What this task involves: Among the entries below, one stretch runs from the line that contains "Complete items 1A and 1B." through the line that contains "A completed fingerprint". Repeat that stretch exactly, ends included, and only that.

Saved data entries:

--- START ---

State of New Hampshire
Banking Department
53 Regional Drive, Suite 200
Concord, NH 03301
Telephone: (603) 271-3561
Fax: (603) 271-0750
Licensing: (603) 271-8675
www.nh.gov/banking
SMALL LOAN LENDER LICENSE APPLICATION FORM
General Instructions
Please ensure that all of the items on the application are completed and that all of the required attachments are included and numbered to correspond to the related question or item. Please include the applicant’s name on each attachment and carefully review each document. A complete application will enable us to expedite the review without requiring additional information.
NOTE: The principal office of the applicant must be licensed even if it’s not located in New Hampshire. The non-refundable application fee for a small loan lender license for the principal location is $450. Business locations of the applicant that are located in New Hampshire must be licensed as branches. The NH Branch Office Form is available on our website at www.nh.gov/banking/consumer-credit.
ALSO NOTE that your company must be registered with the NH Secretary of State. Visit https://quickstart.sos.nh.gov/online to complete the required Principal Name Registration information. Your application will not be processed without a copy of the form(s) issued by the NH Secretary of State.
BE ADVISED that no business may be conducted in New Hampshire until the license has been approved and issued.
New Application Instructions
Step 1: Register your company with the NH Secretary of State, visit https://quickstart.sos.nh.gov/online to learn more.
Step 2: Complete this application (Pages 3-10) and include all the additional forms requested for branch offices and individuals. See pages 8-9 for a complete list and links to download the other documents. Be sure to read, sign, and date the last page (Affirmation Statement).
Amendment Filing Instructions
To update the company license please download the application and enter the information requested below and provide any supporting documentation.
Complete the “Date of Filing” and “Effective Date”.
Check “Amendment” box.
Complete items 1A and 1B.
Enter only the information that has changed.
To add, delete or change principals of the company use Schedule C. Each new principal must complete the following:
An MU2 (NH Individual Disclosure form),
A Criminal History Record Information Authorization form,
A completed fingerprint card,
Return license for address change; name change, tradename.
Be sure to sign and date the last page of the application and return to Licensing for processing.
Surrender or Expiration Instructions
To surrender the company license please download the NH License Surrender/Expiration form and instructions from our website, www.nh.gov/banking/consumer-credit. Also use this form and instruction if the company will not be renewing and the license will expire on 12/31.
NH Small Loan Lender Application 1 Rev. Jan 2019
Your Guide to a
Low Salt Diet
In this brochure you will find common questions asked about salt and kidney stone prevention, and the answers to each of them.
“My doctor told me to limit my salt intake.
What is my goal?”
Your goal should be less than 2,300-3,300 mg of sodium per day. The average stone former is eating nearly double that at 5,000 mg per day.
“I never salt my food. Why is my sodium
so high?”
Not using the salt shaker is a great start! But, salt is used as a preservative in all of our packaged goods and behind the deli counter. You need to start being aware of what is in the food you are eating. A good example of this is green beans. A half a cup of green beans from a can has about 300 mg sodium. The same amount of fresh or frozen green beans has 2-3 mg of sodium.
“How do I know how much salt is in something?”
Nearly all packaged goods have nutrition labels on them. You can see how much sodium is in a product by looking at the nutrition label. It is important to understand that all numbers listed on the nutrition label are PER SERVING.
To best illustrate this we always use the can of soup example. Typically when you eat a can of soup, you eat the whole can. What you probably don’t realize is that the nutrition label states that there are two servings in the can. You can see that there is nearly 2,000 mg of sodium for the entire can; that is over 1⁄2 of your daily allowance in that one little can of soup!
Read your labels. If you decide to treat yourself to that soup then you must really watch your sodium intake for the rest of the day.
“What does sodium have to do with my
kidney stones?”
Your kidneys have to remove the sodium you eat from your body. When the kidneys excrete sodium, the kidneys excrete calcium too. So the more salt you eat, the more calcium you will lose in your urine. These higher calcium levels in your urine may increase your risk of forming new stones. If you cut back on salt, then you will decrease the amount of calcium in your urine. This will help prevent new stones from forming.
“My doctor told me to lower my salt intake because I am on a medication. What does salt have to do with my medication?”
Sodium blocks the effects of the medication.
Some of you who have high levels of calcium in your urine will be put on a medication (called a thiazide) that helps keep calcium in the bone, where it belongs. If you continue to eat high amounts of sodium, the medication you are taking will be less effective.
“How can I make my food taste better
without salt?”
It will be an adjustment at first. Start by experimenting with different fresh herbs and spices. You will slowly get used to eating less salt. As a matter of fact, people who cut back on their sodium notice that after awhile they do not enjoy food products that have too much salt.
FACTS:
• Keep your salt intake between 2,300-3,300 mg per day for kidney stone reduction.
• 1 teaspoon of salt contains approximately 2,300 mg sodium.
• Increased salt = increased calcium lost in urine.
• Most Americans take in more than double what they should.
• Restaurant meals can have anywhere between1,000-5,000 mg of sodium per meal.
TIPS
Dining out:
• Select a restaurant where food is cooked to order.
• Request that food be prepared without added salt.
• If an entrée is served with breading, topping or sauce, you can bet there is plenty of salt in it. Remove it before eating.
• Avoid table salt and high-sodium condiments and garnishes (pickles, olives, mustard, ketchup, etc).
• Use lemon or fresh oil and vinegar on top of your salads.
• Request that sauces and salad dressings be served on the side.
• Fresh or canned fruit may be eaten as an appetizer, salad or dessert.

--- END ---

Response for this exercise:
Complete items 1A and 1B.
Enter only the information that has changed.
To add, delete or change principals of the company use Schedule C. Each new principal must complete the following:
An MU2 (NH Individual Disclosure form),
A Criminal History Record Information Authorization form,
A completed fingerprint card,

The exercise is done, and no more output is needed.